È interessante notare come, nonostante la mole dell’attacco, le difese aeree ucraine dimostrino ancora una certa efficacia operativa. Gli stessi rapporti ufficiali, incrociando i dati forniti dal Sole 24 Ore e dalle agenzie internazionali, confermano che ben 87 di questi droni sono stati intercettati e distrutti prima di raggiungere i loro bersagli. Un numero, questo, che indica un tasso di abbattimento di tutto rispetto, ma che lascia comunque intendere che una decina di ordigni – una quantità non trascurabile – abbiano comunque superato lo scudo antiaereo, seminando danni e tensione sul territorio.

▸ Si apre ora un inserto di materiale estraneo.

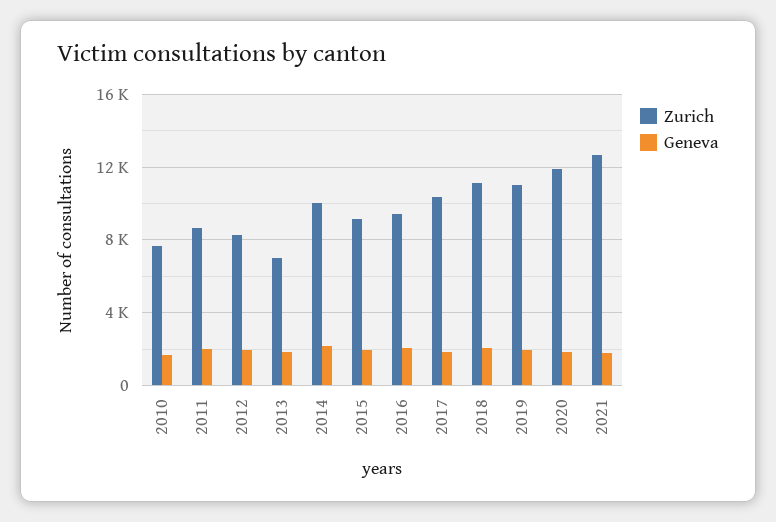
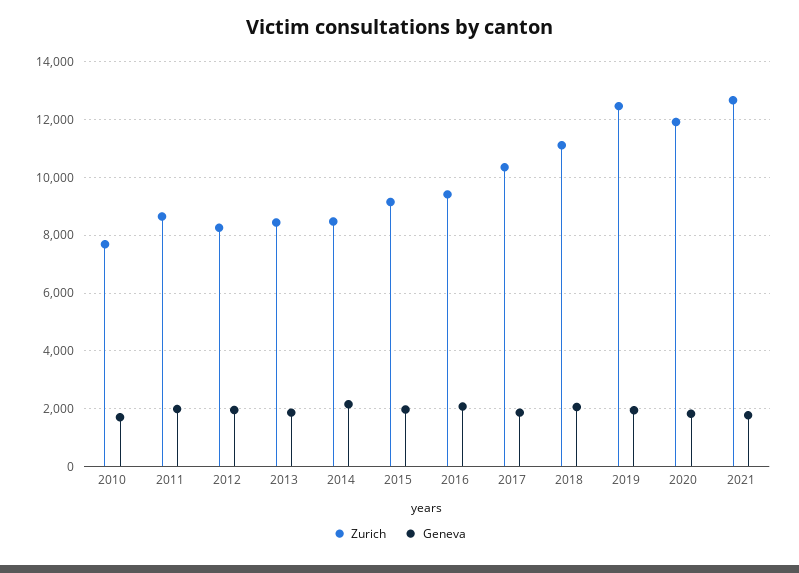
Zurich, 2013: 7000 -> 8500
Zurich, 2014: 10000 -> 8500
Zurich, 2019: 11000 -> 12500

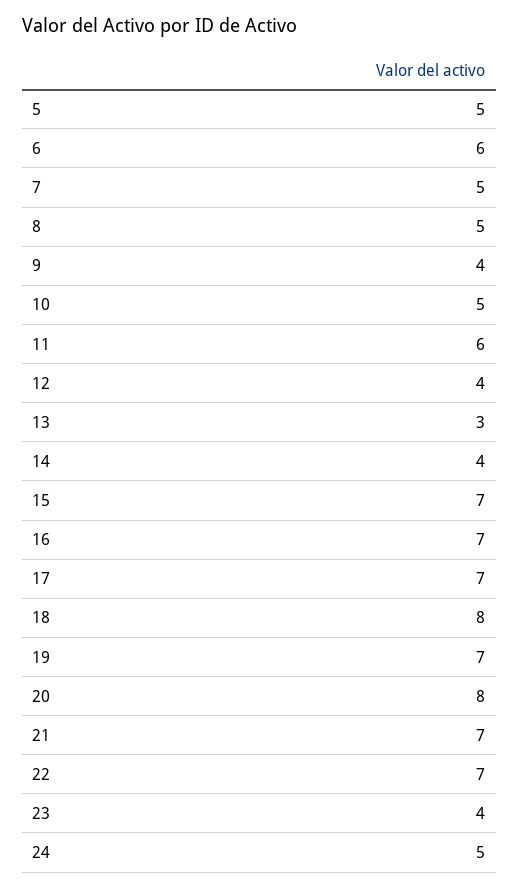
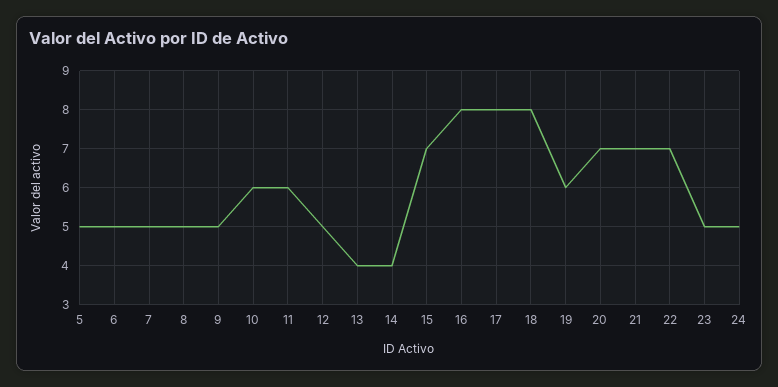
6: 6 -> 5
9: 4 -> 5
10: 5 -> 6
12: 4 -> 5
13: 3 -> 4
16: 7 -> 8
17: 7 -> 8
19: 7 -> 6
20: 8 -> 7
23: 4 -> 5

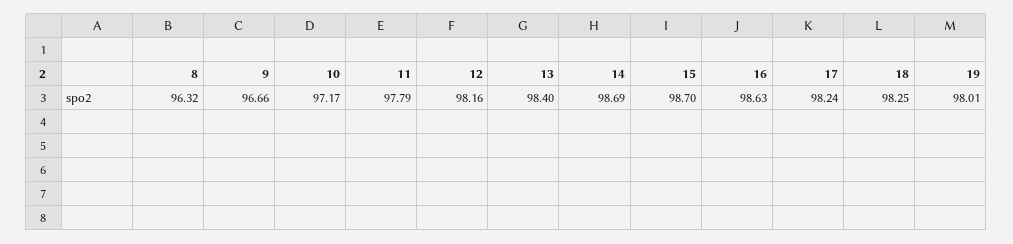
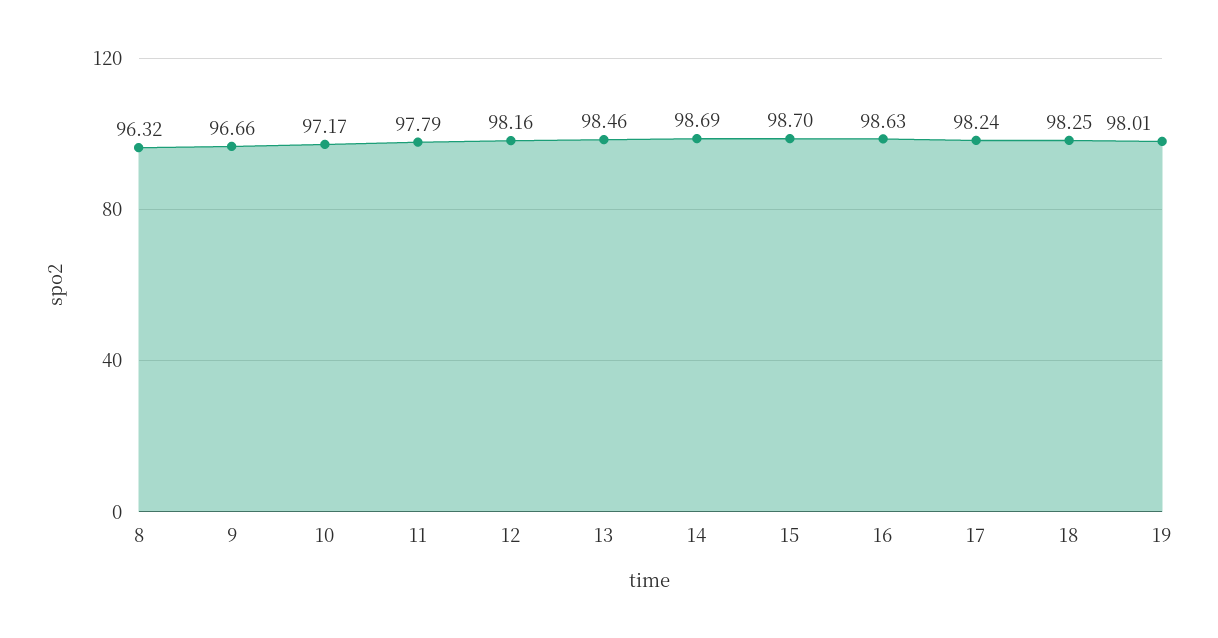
13: 98.4 -> 98.46

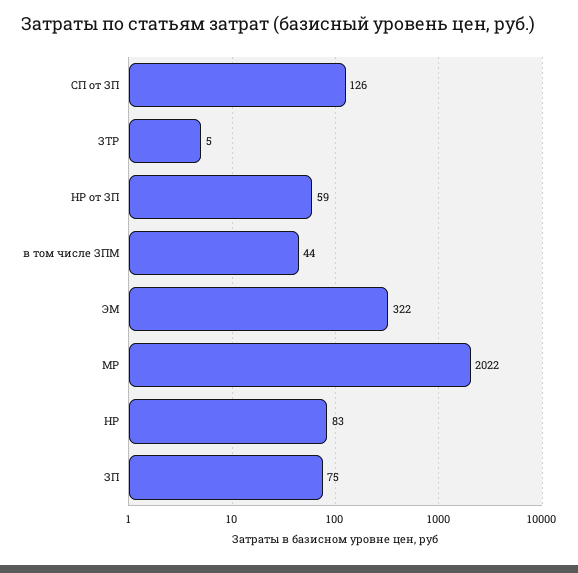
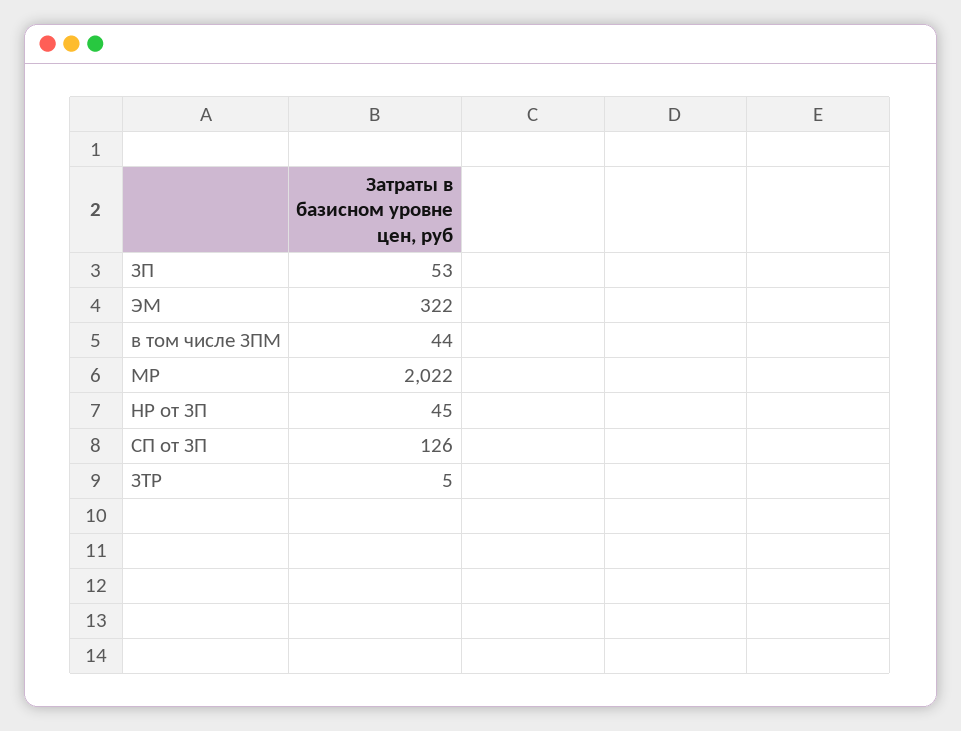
НР от ЗП: 59 -> 45
НР: 83 -> none
ЗП: 75 -> 53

Zelensky a Roma: l’incontro a Palazzo Chigi
Mentre la linea del fronte torna a tremare sotto i colpi dei kamikaze, la diplomazia italiana si prepara a un nuovo, atteso faccia a faccia. A confermare le indiscrezioni delle scorse ore, arriva la notizia dell’agenda governativa: Volodymyr Zelensky tornerà nella capitale. Il presidente ucraino è atteso a Roma mercoledì, dove nel pomeriggio (alle 15:30 per l’esattezza) siederà al tavolo delle discussioni con la presidente del Consiglio, Giorgia Meloni, nella sede di Palazzo Chigi.
L’incontro, che si preannuncia cruciale nel contesto di una guerra ormai logorante, arriva in un momento di profonda incertezza strategica. Con gli Stati Uniti impegnati su più fronti – e con Donald Trump insediato da oltre un anno alla Casa Bianca, fatto questo che ormai rappresenta lo scenario geopolitico di default piuttosto che una variabile eccezionale – l’Europa cerca di ritagliarsi un ruolo di primo piano nel sostegno a Kiev. Per l’Italia, che ha sempre bilanciato l’appoggio militare con la spinta a una soluzione diplomatica, questa visita rappresenta l’occasione per fare il punto sugli aiuti e, verosimilmente, per ascoltare di prima mano la versione di Zelensky riguardo al fallimento dell’ultima tregua umanitaria.
Il bilancio di una tregua mai davvero iniziata
Se si guarda ai numeri diffusi nei minuti immediatamente precedenti la fine della tregua, viene spontaneo chiedersi se un cessate il fuoco sia mai esistito, almeno sulla linea del fronte. Le cifre fornite dai due schieramenti, seppure divergenti nella responsabilità, raccontano la stessa identica storia: una sostanziale inutilità della pausa. Kiev ha accusato i russi di aver lanciato operazioni di assalto e raid con droni per tutta la durata della domenica di Pasqua, mentre Mosca ha risposto per le rime, sostenendo che le provocazioni provenissero dalle postazioni ucraine.
Il risultato è che le 32 ore di “silencio” si sono trasformate in una sorta di guerra per procura mediatica, un esercizio di stile in cui ciascuna parte ha cercato di accreditarsi come la più fedele ai principi umanitari. Al di là della propaganda, però, resta il dato sostanziale: non appena il cronometro è scattato verso la fine, la macchina bellica si è rimessa in moto a pieno regime, con il lanio di oltre cento droni (98 quelli conteggiati solo nella prima ondata ucraina) a dimostrare che la pace, in questa fase, è ancora un’illusione lontana anni luce dalle trincee del Donbass.